The Court of Federal Claims recently determined in Christensen v. United States that the Net Investment Income Tax (NIIT) is a creditable tax for Foreign Tax Credit (FTC) purposes under the US/France income tax treaty. The court’s opinion in Christensen is in contrast to the Tax Court’s 2021 opinion in Toulouse v. Commissioner, which determined that the NIIT isn’t a creditable Tax for FTC purposes under the US/France income tax treaty (nor under the US/Italy income tax treaty, as well).
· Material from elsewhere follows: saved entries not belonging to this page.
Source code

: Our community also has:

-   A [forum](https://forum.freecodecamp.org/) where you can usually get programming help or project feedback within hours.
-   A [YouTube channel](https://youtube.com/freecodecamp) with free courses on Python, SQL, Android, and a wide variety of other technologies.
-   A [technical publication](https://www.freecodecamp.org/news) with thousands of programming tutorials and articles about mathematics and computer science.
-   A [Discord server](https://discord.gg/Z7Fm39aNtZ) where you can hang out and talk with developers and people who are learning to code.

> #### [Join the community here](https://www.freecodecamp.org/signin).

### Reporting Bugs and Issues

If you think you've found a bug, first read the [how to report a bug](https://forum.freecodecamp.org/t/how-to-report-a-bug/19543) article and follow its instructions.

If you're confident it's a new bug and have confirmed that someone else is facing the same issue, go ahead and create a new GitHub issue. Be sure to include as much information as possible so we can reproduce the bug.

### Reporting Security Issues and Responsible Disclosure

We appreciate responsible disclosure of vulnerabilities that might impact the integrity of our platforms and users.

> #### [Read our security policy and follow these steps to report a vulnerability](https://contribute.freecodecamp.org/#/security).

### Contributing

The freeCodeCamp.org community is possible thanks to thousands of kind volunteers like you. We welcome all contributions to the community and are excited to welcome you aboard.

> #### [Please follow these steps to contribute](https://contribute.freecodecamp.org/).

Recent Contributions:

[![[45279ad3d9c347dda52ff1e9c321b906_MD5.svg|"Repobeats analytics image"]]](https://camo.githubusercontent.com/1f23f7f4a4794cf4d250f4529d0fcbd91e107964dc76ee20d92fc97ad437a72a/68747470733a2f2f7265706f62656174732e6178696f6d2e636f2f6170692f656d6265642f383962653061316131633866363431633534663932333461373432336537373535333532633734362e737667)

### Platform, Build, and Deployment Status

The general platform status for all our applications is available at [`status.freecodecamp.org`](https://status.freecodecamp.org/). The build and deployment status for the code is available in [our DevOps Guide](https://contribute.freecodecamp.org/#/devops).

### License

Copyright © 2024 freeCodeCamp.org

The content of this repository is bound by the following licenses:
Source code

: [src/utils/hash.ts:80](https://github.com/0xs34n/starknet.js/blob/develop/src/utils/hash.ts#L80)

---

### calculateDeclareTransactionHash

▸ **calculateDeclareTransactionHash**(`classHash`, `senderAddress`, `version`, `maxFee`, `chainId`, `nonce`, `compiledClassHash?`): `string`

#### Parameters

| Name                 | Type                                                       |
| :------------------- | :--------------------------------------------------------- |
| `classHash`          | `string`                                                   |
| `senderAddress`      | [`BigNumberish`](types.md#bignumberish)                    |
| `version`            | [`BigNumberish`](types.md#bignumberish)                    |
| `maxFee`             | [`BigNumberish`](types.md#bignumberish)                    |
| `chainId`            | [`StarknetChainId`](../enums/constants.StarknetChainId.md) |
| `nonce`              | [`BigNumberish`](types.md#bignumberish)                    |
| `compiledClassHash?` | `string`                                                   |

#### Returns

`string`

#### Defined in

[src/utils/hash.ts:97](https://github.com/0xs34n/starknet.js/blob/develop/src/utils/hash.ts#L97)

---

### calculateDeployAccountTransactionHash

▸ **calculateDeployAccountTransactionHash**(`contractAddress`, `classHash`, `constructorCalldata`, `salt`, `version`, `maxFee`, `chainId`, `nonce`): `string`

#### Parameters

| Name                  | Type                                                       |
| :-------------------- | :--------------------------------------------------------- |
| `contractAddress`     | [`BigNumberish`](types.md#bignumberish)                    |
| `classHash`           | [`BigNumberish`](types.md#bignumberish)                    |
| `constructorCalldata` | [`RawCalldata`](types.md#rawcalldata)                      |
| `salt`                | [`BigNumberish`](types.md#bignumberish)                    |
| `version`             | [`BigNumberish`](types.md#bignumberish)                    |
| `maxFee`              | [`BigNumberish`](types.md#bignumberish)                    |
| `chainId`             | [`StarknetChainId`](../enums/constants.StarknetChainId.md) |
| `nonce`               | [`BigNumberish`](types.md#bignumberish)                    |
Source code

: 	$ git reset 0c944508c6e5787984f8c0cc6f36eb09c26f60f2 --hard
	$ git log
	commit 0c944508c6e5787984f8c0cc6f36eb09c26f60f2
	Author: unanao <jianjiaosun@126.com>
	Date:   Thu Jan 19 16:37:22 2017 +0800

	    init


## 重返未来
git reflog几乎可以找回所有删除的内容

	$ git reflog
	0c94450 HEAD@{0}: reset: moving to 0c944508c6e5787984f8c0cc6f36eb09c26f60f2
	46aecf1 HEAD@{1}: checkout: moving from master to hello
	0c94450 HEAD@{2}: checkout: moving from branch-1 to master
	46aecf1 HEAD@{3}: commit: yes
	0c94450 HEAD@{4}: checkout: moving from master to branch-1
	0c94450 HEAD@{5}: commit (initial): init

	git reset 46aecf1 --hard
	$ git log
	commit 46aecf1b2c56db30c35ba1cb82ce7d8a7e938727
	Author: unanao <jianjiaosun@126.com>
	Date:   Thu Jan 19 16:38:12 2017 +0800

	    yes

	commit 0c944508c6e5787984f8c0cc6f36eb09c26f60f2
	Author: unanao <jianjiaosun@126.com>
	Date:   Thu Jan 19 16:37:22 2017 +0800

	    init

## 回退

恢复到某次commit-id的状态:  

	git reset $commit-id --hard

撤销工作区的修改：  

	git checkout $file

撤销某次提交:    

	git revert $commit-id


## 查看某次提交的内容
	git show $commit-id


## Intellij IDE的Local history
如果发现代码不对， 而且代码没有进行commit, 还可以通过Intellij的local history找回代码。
The two cases, however, are not in direct conflict. The court in Christensen relied on Article 24(2)(b) of the US/France treaty to allow the credit. The Tax Court in Toulouse didn’t discuss that article, relying instead on Article 24(2)(a) of the treaty, which contains language making the FTC available “[i]n accordance with the provisions and subject to the limitations of the law of the United States.” Under the Internal Revenue Code (and, thus, under US law), the FTC is not available against the NIIT. As the court in Christensen determined, Article 24(2)(b) doesn’t contain the “provisions” and “limitations” language and thus provides a pathway for allowing the credit. Nevertheless, expect the government to appeal Christensen (to the Federal Circuit).
In the meantime, US persons who reside in France should consider filing amended returns claiming refunds of NIIT using FTCs. US persons residing in other treaty countries should check with their CBIZ advisors to determine whether such treaties contain provisions similar to Article 24(2)(b) of the US/France treaty.
The time limit for filing such claims is currently open for all years the NIIT has been imposed. (Claims filed by individuals for 2013 won’t be timely if filed after April 15, 2024.)